Collected data entries
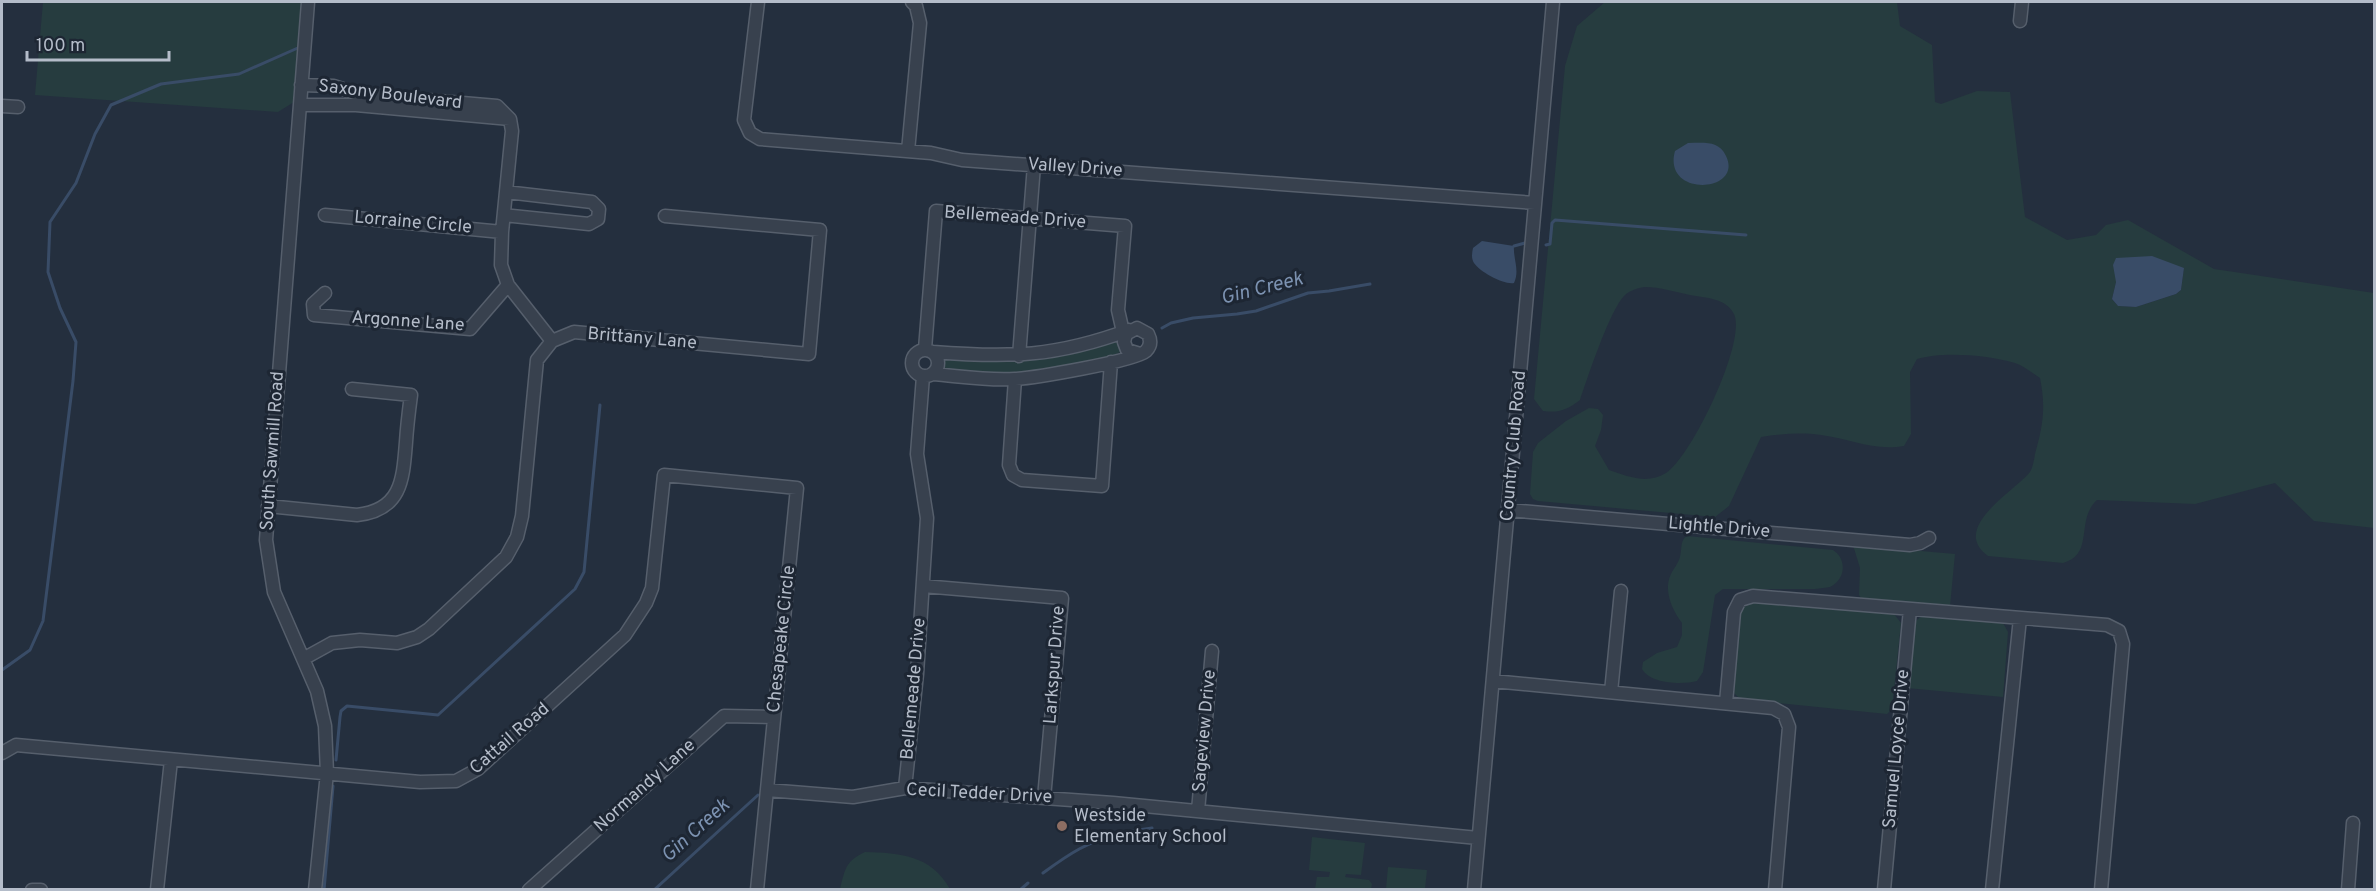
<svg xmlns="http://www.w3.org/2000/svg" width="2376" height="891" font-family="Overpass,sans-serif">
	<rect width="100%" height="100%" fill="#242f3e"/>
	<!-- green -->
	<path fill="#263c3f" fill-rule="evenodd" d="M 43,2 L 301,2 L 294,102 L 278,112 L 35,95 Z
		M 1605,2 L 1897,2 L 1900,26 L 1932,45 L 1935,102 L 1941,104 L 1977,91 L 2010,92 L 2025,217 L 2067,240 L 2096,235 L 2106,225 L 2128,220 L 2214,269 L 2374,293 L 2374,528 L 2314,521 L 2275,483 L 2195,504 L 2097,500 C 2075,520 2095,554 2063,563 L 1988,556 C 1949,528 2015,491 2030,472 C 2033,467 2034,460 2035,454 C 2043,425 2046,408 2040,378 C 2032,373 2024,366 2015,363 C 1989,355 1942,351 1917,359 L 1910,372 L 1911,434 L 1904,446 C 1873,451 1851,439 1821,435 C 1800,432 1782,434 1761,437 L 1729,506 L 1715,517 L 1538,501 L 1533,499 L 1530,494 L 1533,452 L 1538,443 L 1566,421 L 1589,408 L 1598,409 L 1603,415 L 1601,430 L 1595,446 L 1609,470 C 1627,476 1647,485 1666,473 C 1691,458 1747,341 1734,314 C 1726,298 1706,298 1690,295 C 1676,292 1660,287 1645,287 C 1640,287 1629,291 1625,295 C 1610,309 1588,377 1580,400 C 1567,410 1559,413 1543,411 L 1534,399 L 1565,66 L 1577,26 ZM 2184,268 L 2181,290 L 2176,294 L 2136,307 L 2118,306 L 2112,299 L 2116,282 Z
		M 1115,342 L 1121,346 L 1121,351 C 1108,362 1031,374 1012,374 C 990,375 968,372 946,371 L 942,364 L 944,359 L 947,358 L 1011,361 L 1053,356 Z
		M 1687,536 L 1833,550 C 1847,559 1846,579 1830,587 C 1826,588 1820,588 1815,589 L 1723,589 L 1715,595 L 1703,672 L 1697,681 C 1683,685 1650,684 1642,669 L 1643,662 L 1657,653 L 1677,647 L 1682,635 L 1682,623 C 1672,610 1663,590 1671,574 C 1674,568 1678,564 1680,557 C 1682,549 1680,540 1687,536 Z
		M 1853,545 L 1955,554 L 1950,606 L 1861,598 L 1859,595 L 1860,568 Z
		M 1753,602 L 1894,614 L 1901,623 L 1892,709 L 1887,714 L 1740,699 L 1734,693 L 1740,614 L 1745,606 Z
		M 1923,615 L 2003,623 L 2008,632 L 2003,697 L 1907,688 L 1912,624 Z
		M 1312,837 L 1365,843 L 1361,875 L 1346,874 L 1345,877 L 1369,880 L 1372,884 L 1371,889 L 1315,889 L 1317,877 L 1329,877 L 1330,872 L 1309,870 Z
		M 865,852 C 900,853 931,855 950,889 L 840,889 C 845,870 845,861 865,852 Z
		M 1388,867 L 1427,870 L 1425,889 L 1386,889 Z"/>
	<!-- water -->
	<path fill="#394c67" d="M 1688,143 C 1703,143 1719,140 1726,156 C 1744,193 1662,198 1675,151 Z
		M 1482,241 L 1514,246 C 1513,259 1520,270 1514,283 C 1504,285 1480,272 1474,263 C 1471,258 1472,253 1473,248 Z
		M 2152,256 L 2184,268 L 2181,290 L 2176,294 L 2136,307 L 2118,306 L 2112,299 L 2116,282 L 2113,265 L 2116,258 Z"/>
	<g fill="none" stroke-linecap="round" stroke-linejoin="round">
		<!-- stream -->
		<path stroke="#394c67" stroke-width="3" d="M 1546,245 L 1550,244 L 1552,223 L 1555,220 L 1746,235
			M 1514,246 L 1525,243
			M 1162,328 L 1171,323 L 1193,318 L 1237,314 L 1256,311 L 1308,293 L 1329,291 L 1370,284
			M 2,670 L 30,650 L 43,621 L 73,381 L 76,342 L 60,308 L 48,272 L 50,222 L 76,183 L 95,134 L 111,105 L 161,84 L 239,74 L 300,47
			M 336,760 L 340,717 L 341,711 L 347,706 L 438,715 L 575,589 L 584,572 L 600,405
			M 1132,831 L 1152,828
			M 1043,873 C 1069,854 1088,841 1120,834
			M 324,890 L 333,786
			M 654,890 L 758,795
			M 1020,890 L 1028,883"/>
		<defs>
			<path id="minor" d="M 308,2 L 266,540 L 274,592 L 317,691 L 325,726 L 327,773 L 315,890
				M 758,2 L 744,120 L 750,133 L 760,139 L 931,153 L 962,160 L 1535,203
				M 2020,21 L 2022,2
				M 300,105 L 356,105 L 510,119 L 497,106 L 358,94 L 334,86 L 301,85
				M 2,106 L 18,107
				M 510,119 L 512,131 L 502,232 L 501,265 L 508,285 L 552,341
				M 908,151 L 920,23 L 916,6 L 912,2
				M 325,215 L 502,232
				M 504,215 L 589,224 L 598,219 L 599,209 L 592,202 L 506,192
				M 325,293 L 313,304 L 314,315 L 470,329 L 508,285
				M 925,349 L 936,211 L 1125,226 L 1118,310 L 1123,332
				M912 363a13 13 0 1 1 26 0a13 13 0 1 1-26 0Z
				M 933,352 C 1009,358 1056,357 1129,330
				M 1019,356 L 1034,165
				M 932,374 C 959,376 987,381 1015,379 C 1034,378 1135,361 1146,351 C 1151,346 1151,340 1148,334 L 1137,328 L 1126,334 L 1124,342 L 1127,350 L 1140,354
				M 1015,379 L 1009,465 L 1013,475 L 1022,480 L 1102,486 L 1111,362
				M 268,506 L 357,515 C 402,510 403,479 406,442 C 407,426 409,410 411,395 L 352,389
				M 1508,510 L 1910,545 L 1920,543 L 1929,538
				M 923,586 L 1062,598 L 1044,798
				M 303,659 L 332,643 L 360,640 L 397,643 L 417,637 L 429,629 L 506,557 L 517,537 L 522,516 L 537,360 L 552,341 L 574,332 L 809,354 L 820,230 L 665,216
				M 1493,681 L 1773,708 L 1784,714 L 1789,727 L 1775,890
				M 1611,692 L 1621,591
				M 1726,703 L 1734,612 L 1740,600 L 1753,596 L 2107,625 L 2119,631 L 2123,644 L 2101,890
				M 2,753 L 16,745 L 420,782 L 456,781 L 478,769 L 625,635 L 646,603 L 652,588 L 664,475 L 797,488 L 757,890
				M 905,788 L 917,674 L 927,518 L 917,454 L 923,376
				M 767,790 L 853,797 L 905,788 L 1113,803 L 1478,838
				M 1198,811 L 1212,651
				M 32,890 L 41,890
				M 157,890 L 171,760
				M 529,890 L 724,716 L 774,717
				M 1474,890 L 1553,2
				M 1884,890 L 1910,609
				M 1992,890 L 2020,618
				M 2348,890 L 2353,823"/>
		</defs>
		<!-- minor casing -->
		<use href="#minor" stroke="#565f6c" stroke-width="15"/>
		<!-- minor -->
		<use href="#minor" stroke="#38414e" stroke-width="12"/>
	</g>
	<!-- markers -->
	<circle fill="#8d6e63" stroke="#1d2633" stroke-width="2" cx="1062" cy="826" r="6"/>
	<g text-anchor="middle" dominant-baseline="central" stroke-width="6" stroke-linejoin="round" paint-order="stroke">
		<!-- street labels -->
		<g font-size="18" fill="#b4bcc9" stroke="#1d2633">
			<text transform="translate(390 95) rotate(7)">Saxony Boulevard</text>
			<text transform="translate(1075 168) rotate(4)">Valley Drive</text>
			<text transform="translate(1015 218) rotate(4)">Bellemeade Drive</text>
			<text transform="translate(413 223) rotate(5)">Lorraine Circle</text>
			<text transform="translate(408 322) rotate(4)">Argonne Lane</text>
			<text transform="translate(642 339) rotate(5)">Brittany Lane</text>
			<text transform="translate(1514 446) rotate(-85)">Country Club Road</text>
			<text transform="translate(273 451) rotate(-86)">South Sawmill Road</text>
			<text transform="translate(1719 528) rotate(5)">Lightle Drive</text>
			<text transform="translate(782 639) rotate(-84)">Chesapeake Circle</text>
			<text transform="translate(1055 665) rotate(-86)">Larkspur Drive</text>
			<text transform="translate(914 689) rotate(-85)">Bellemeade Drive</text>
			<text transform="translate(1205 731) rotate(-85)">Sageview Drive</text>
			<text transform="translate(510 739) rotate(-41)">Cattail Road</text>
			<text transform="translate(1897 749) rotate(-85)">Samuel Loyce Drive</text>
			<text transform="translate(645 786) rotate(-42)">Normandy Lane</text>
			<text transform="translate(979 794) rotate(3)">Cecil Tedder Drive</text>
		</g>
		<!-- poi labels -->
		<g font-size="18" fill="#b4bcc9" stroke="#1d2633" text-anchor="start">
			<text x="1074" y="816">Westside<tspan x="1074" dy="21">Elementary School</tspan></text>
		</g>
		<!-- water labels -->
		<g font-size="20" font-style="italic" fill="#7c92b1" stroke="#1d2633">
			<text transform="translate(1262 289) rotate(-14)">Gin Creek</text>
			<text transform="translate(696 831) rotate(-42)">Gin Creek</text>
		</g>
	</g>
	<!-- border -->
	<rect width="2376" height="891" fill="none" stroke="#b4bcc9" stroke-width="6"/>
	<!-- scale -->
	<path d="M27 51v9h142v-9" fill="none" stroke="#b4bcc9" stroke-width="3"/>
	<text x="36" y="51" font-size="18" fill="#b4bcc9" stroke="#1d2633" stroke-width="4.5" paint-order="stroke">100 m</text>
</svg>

---

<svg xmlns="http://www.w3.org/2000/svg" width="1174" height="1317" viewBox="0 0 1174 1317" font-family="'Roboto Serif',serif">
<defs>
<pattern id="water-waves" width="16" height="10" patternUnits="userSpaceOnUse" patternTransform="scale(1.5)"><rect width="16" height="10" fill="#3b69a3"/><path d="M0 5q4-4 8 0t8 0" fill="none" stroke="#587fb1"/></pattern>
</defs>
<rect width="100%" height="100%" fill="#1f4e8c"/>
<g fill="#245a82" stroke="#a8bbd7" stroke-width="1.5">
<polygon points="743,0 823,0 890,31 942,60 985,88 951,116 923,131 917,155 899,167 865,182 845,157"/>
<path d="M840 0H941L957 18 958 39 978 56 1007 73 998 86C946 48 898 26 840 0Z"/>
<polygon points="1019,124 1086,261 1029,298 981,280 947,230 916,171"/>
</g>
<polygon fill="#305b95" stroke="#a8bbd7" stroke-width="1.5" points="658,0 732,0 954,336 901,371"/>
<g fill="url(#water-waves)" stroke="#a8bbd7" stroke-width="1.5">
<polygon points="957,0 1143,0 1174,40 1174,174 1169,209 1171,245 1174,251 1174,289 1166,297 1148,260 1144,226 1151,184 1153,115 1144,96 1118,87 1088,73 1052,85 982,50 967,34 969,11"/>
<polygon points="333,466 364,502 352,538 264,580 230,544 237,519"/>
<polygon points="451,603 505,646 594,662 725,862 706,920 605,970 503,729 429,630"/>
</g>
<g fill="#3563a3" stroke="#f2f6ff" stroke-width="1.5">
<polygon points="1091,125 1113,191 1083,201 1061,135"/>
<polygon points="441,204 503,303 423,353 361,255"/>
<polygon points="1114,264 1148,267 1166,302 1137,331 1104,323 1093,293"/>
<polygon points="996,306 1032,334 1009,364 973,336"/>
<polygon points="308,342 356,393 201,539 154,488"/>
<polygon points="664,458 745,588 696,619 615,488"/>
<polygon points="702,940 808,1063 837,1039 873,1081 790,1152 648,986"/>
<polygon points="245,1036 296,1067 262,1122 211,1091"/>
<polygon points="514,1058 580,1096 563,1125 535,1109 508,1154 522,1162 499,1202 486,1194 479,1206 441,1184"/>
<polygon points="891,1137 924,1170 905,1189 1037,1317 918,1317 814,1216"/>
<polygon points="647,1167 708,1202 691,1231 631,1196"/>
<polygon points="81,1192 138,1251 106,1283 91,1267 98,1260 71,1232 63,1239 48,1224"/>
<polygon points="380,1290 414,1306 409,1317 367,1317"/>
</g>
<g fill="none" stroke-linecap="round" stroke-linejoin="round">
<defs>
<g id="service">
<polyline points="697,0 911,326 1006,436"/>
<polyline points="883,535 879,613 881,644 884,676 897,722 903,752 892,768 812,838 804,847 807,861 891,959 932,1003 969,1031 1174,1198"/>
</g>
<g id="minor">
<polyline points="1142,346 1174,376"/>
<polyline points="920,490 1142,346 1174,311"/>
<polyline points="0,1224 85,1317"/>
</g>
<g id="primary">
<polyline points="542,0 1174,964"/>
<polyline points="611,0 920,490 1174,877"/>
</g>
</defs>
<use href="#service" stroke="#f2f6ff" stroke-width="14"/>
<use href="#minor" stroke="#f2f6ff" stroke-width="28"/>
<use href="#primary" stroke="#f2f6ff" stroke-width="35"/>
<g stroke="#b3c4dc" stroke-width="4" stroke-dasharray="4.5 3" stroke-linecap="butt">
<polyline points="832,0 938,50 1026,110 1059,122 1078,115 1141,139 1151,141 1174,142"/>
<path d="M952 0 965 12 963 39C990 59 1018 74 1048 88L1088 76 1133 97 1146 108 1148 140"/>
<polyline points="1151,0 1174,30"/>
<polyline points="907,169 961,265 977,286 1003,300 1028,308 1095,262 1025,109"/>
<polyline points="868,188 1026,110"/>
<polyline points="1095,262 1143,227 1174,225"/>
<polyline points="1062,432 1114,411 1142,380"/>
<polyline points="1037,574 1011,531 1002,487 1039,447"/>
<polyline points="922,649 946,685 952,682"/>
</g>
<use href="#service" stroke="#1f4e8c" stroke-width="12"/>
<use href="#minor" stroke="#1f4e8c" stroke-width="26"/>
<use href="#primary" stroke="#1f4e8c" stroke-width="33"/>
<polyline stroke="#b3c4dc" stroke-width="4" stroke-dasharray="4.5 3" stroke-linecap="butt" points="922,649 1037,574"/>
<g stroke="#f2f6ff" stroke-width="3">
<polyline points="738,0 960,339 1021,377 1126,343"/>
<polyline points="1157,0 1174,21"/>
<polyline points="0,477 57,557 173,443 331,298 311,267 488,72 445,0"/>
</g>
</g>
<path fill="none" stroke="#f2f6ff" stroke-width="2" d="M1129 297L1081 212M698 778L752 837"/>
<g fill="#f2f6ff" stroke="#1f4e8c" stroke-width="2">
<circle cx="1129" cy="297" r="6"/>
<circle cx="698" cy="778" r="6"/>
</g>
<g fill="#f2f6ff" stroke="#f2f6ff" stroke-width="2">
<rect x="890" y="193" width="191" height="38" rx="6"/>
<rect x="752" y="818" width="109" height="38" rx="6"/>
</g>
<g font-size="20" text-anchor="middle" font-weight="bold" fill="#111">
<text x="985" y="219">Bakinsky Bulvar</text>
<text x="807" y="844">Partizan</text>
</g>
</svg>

What to do:
Each line in the entries above, starting at the line with "M 1482,241 L" and ending at the line with "M 1019,356 L 1034,165", is to be printed exactly, and only those lines.

Finished task:
		M 1482,241 L 1514,246 C 1513,259 1520,270 1514,283 C 1504,285 1480,272 1474,263 C 1471,258 1472,253 1473,248 Z
		M 2152,256 L 2184,268 L 2181,290 L 2176,294 L 2136,307 L 2118,306 L 2112,299 L 2116,282 L 2113,265 L 2116,258 Z"/>
	<g fill="none" stroke-linecap="round" stroke-linejoin="round">
		<!-- stream -->
		<path stroke="#394c67" stroke-width="3" d="M 1546,245 L 1550,244 L 1552,223 L 1555,220 L 1746,235
			M 1514,246 L 1525,243
			M 1162,328 L 1171,323 L 1193,318 L 1237,314 L 1256,311 L 1308,293 L 1329,291 L 1370,284
			M 2,670 L 30,650 L 43,621 L 73,381 L 76,342 L 60,308 L 48,272 L 50,222 L 76,183 L 95,134 L 111,105 L 161,84 L 239,74 L 300,47
			M 336,760 L 340,717 L 341,711 L 347,706 L 438,715 L 575,589 L 584,572 L 600,405
			M 1132,831 L 1152,828
			M 1043,873 C 1069,854 1088,841 1120,834
			M 324,890 L 333,786
			M 654,890 L 758,795
			M 1020,890 L 1028,883"/>
		<defs>
			<path id="minor" d="M 308,2 L 266,540 L 274,592 L 317,691 L 325,726 L 327,773 L 315,890
				M 758,2 L 744,120 L 750,133 L 760,139 L 931,153 L 962,160 L 1535,203
				M 2020,21 L 2022,2
				M 300,105 L 356,105 L 510,119 L 497,106 L 358,94 L 334,86 L 301,85
				M 2,106 L 18,107
				M 510,119 L 512,131 L 502,232 L 501,265 L 508,285 L 552,341
				M 908,151 L 920,23 L 916,6 L 912,2
				M 325,215 L 502,232
				M 504,215 L 589,224 L 598,219 L 599,209 L 592,202 L 506,192
				M 325,293 L 313,304 L 314,315 L 470,329 L 508,285
				M 925,349 L 936,211 L 1125,226 L 1118,310 L 1123,332
				M912 363a13 13 0 1 1 26 0a13 13 0 1 1-26 0Z
				M 933,352 C 1009,358 1056,357 1129,330
				M 1019,356 L 1034,165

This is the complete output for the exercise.